Job paused for a moment to look at the family around him. His mother, still hunching as if ever over that small corner stove. Her fork picked at her food even more delicately than Job, bringing small rodent like bites to her mouth, her lips nibbling at the pieces as if they were still too big to consume all at once. Her hair was greyish, un-brightened by silver or gold or subtle purple grey. No, her hair had gone the way of most colors and turned a plain camouflage, layers of dun and grey. Her clothes too kept up a standard color scheme with the rest. Sometimes, when she moved about the kitchen, preparing a birthday meal or on particularly clear mornings her dress would spin about on her thin waist like a dancer’s skirts twirling fantastically. At a second glance however the vision would be gone, the dress having remembered its weight and the thickness of the air surrounding it. Sitting at the table the fabric exuded no energy, just hung there like a dish rag. Job could even see small smudges of grease and food where his mother had wiped her fingertips that morning.
As if she sensed him looking at her Job’s mother looked up at him from her plate, a clump of egg speared on the end of her fork held half way to her mouth. Her eyes were the only thing of color left in her. They shone a brilliant amber brown, with drops of golden honey flecked across for added glamour. Her eyes flashed a warm glow at him before dropping back down to her plate to focus on her quiet thoughts of God.
Perhaps, Job thought, his father could help. The computer, its keys stubborn from dust built up under them was a think of immensity in their lives. Only he could touch it and when they went to bed at night or if not in use, a plastic sheet was spread over it to keep it as free of dust as possible. Sometimes, on a Saturday, Job watched his father take apart the intricate machine to clean each part and crevice. The first time he could remember seeing his father do this, Job was convinced it was a magic trick.
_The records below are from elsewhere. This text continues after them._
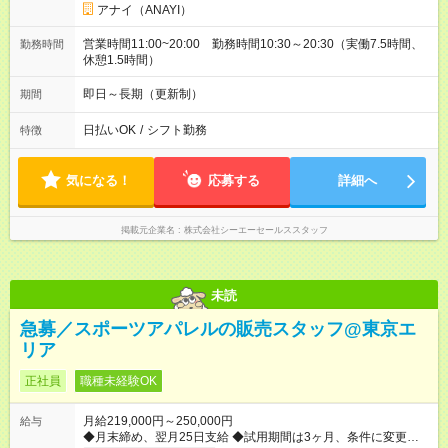
アナイ（ANAYI）
営業時間11:00~20:00 勤務時間10:30～20:30（実働7.5時間、
勤務時間
休憩1.5時間）
即日～長期（更新制）
期間
日払いOK
/
シフト勤務
特徴
気になる！
応募する
詳細へ
掲載元企業名
株式会社シーエーセールススタッフ
未読
急募／スポーツアパレルの販売スタッフ@東京エ
リア
正社員
職種未経験OK
月給219,000円～250,000円
給与
◆月末締め、翌月25日支給 ◆試用期間は3ヶ月、条件に変更はあ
He giggled, unable to find the right word to use to describe his wonder and amazement that his father could pull all these things from one small square. Job had reached out his hand to pick up a piece and further examine the magic, but his father’s typically soft voice rang out sharply in a gasp of panic. His father’s dry, hard hand swiped the piece from his son’s fat fingers, scraping the skin by accident. The sharp metal piece on the underside had drawn harshly against Job’s skin and broken the surface, bringing forth a fat drop of blood.
Job sat staring down at this flood in his hands, just as mesmerized. His face squinched in pain, Job had thought this was another magic trick of his father’s, but one he didn’t like so much, one that was intended to be mean. His father walked from the room, leaving Job to wonder what would come next, but his father merely swept back into the room with the sheet of plastic.
After gently tucking in the computer, his father knelt down next to Job and grabbed his finger for inspection. After a moment’s glance, he picked him up in his arms and brought him to the kitchen counter. There he ran the offending finger under water set it back in Job’s lap. When Job tried to look at the cut, his father swiped it away from him again, just like with the computer piece and Job tried to keep his face from squinching up again in pain. From a corner, his father pulled a small plastic box out, opening up its face to display the packages and bottles inside. Job stared, this time sure not to touch anything. His father grabbed a bottle and a small round puff, dabbing at the bottles opening with the puff until it was soaked in liquid. Job’s eyes enlarged and the sign of further magic, for he didn’t know there were any liquids hidden away in bottles, or even that they could be contained in such. Too surprised to flinch, Job’s finger was in his father’s hand before he knew it, and with a shock too horrible to register sharp biting needles gouged the open cut and he cried out.
His father cooed softly, but it was not enough to soothe his infants hurt. In an instant an adhesive bandage was wrapped around the cut and the finger was back in Job’s lap, but the moment was never fully forgotten or understood by either of them. The plastic cover lay atop the computer in the corner, clear and foggy, but Job looking over at it now could see the small parts and piece and could locate the one he had picked up years before. It lay there now, sterile, with no trace of ever having been touched by an intrepid three year old.